**REQUIRED WORK**.
Write out the lines below exactly as they appear, starting from the line that contains "for reference: value=361" and ending with the line that contains "value=100 unit=kg", inclusive.
◆ ◆ ◆ ◆
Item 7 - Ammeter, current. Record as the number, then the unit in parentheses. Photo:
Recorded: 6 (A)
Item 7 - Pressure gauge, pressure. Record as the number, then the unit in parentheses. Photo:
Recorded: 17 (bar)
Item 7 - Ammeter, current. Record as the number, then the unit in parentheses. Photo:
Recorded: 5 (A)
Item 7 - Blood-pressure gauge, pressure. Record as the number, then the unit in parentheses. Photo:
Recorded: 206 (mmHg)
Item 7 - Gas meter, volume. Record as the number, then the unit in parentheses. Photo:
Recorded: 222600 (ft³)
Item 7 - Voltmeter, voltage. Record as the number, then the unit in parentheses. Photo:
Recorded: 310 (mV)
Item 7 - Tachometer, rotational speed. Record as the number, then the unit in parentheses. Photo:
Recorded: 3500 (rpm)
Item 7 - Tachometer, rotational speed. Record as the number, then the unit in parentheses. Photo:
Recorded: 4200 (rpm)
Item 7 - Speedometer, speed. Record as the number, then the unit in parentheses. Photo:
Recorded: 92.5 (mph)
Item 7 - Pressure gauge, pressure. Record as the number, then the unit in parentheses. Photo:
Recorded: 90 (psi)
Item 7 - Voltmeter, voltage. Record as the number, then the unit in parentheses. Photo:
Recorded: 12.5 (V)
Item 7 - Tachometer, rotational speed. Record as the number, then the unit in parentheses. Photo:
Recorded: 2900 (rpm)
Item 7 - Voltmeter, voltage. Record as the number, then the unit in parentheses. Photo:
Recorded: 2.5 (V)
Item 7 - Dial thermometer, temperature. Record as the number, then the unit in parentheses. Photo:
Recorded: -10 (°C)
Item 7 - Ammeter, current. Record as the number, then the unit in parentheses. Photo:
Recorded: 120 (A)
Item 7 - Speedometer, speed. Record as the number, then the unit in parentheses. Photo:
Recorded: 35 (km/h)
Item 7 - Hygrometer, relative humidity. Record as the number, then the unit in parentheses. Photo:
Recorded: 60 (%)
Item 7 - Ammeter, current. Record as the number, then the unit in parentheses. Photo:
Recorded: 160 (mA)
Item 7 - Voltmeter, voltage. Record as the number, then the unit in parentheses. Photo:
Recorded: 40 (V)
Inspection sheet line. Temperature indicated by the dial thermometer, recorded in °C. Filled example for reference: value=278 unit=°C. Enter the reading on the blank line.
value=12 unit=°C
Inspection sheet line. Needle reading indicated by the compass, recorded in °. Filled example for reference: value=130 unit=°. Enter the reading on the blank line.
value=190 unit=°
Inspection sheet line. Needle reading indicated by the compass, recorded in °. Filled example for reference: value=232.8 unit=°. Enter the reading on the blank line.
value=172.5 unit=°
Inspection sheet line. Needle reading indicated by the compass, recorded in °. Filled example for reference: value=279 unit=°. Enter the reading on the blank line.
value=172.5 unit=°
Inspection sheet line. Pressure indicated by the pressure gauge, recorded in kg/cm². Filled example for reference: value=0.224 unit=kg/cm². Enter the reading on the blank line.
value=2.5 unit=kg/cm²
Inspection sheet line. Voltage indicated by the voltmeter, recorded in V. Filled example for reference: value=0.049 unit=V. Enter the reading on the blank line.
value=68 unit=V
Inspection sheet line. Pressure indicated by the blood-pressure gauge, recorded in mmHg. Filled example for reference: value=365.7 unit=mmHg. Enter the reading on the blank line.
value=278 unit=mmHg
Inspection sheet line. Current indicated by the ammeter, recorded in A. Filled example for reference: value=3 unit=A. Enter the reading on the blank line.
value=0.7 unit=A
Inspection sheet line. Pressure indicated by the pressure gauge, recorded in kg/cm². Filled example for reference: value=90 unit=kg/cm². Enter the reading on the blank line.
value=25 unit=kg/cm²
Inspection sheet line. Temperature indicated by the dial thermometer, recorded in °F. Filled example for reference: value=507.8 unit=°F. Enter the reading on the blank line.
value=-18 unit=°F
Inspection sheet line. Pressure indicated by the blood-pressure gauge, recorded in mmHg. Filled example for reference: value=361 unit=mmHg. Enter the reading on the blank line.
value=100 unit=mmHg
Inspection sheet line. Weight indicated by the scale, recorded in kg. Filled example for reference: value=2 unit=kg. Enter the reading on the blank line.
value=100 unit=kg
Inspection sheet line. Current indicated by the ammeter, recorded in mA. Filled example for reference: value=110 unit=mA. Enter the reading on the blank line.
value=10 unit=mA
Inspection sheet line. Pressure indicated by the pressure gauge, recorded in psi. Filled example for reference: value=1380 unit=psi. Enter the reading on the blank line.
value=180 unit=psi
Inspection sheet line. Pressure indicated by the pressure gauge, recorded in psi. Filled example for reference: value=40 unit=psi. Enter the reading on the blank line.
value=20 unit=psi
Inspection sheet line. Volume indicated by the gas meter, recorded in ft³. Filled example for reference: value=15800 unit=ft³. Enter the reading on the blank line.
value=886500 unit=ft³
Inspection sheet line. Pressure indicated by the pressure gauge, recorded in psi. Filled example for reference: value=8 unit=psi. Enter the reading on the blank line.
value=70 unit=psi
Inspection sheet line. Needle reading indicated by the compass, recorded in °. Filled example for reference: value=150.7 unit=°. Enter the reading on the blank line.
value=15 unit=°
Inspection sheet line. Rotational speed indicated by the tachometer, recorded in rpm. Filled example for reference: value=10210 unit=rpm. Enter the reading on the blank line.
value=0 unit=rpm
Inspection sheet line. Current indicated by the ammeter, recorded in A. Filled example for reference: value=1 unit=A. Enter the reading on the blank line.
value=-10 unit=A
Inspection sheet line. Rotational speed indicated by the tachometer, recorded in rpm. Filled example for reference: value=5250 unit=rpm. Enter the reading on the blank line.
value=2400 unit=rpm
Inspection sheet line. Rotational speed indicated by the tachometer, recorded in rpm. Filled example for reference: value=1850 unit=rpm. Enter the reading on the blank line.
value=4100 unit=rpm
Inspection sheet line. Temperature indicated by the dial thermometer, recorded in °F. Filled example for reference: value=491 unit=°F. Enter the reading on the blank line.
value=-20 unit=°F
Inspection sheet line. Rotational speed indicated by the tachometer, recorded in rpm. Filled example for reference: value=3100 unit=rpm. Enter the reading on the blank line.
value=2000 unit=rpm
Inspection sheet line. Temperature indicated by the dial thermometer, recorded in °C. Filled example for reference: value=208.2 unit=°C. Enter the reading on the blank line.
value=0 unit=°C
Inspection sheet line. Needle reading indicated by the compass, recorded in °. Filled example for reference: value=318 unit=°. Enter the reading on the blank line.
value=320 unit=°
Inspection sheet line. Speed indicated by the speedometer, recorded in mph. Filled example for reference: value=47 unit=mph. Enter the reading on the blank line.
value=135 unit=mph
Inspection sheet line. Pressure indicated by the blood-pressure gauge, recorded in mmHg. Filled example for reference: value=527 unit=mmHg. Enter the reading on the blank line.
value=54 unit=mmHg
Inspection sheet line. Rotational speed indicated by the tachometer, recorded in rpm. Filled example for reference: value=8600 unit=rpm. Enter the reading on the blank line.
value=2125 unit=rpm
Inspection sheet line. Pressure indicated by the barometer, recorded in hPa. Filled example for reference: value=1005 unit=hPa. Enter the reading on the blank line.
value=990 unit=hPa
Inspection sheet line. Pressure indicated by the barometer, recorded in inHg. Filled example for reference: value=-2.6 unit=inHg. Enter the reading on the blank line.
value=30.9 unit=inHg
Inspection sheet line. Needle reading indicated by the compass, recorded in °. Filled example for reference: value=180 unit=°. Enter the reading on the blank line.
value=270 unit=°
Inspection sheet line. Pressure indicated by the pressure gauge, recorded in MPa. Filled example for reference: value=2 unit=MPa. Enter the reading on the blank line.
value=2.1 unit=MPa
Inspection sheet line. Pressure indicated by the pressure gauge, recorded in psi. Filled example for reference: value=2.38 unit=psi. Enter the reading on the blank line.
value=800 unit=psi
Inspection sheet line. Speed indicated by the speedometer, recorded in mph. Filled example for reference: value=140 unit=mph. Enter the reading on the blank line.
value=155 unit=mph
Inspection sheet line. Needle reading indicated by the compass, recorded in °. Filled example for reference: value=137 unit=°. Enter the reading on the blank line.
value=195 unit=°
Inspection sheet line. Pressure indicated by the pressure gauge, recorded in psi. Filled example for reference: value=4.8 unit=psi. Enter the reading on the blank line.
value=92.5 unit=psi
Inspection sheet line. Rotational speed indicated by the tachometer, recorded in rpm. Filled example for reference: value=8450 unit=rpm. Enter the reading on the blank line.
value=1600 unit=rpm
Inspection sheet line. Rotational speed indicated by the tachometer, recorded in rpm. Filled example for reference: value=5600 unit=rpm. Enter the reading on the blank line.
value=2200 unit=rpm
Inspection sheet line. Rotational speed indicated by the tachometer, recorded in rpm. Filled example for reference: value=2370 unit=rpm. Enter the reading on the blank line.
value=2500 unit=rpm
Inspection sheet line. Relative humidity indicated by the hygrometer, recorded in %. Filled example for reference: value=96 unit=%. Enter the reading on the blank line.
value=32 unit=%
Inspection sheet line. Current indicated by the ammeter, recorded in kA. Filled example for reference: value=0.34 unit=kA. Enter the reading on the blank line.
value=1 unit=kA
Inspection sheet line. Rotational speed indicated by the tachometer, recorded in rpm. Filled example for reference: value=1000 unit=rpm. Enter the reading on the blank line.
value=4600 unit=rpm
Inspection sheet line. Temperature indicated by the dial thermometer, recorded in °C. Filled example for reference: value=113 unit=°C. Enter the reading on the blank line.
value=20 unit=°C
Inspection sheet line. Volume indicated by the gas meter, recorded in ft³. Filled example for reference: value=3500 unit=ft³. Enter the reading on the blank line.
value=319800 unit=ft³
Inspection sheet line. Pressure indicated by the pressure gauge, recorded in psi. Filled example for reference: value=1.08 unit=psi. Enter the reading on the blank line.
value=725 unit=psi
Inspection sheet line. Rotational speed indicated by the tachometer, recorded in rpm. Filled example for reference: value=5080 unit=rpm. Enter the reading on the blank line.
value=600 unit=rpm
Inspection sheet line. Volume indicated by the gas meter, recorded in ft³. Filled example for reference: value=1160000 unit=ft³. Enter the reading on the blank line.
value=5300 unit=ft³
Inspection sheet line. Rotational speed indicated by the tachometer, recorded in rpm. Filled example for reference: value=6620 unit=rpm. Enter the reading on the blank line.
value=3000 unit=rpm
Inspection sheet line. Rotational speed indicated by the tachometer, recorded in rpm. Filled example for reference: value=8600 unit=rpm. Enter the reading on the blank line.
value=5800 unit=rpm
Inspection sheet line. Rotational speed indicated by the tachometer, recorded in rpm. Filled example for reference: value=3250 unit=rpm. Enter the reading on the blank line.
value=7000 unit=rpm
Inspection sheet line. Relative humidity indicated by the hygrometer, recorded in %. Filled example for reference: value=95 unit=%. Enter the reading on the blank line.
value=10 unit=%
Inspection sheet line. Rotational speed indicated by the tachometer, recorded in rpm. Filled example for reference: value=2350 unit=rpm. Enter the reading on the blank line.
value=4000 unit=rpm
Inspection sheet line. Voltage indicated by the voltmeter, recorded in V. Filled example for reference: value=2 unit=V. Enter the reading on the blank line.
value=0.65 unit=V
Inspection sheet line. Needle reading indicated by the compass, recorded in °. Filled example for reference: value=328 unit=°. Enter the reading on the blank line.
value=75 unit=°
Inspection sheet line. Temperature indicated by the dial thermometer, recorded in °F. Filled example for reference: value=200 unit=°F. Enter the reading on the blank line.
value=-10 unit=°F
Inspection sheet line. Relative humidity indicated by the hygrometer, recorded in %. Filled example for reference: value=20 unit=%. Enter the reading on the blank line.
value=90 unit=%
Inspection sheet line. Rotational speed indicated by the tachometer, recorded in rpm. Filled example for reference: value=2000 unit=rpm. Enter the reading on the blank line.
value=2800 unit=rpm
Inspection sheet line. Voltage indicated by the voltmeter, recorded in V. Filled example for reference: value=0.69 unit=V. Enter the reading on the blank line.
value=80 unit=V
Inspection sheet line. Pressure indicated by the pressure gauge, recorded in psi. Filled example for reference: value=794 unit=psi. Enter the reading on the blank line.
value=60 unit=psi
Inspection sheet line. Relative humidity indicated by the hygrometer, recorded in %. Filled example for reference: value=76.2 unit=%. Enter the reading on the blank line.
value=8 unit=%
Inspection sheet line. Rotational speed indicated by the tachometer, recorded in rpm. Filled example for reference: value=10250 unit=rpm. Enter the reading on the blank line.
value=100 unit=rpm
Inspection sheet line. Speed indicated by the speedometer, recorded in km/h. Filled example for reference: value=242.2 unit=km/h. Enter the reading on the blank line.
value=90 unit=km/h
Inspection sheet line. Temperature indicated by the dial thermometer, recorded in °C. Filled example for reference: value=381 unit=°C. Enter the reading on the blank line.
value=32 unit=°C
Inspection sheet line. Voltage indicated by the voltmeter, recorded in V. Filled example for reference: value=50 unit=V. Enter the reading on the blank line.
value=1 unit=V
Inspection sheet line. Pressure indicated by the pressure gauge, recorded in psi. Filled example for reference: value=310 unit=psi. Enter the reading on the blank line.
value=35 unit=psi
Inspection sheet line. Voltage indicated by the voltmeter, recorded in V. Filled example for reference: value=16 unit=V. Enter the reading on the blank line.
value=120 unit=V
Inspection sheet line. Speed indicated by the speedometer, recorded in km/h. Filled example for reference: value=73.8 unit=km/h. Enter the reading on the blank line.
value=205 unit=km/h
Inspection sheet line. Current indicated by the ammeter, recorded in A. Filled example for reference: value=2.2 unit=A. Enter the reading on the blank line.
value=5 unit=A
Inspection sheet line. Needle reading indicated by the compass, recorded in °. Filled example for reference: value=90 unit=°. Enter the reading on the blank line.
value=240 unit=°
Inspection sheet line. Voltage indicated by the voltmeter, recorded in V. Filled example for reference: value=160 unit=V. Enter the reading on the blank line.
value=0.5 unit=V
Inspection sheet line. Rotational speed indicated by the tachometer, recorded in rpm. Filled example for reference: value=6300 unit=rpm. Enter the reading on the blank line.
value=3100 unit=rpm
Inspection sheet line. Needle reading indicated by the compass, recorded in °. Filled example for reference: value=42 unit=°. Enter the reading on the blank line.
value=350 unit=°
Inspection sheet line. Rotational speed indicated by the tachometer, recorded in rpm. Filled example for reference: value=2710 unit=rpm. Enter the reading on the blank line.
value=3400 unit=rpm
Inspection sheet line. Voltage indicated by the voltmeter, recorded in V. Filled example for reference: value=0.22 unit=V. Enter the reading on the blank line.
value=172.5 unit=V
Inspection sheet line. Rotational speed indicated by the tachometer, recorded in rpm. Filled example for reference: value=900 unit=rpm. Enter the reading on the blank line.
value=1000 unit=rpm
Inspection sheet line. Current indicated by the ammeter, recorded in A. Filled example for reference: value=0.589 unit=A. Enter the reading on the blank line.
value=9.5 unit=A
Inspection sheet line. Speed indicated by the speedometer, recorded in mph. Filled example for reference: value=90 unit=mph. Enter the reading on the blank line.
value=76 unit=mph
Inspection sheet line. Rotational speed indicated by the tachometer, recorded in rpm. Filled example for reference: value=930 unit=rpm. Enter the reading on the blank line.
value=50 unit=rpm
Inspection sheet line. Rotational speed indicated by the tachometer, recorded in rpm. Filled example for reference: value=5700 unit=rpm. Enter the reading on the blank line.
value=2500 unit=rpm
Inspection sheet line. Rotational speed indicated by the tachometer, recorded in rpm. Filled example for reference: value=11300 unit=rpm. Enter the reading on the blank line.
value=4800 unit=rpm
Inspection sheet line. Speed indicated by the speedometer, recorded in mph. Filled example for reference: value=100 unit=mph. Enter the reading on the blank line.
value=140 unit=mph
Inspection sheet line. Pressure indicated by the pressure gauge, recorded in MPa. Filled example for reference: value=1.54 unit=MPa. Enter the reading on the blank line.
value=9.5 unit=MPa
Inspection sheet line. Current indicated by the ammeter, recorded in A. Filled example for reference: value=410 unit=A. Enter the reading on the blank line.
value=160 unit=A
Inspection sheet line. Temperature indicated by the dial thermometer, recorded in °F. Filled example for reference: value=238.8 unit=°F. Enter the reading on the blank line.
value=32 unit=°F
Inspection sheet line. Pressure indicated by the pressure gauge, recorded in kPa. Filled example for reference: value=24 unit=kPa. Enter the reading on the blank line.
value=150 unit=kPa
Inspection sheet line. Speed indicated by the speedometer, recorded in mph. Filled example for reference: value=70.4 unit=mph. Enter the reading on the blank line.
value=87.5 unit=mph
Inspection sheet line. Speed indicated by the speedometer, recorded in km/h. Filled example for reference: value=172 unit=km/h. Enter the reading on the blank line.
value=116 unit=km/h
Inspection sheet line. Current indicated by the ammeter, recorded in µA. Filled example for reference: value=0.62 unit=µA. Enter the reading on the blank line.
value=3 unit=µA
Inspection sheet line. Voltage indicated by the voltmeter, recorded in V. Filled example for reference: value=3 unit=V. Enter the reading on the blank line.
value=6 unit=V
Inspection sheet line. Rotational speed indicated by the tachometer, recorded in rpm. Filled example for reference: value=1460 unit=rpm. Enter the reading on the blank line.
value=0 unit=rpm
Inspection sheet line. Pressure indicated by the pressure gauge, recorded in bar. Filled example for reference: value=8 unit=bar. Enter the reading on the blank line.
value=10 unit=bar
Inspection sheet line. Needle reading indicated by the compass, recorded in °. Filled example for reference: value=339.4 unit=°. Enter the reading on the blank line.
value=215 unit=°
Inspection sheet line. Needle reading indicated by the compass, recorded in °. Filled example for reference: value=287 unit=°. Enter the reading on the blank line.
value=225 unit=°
◆ ◆ ◆ ◆
**TASK RESPONSE**.
Inspection sheet line. Pressure indicated by the blood-pressure gauge, recorded in mmHg. Filled example for reference: value=361 unit=mmHg. Enter the reading on the blank line.
value=100 unit=mmHg
Inspection sheet line. Weight indicated by the scale, recorded in kg. Filled example for reference: value=2 unit=kg. Enter the reading on the blank line.
value=100 unit=kg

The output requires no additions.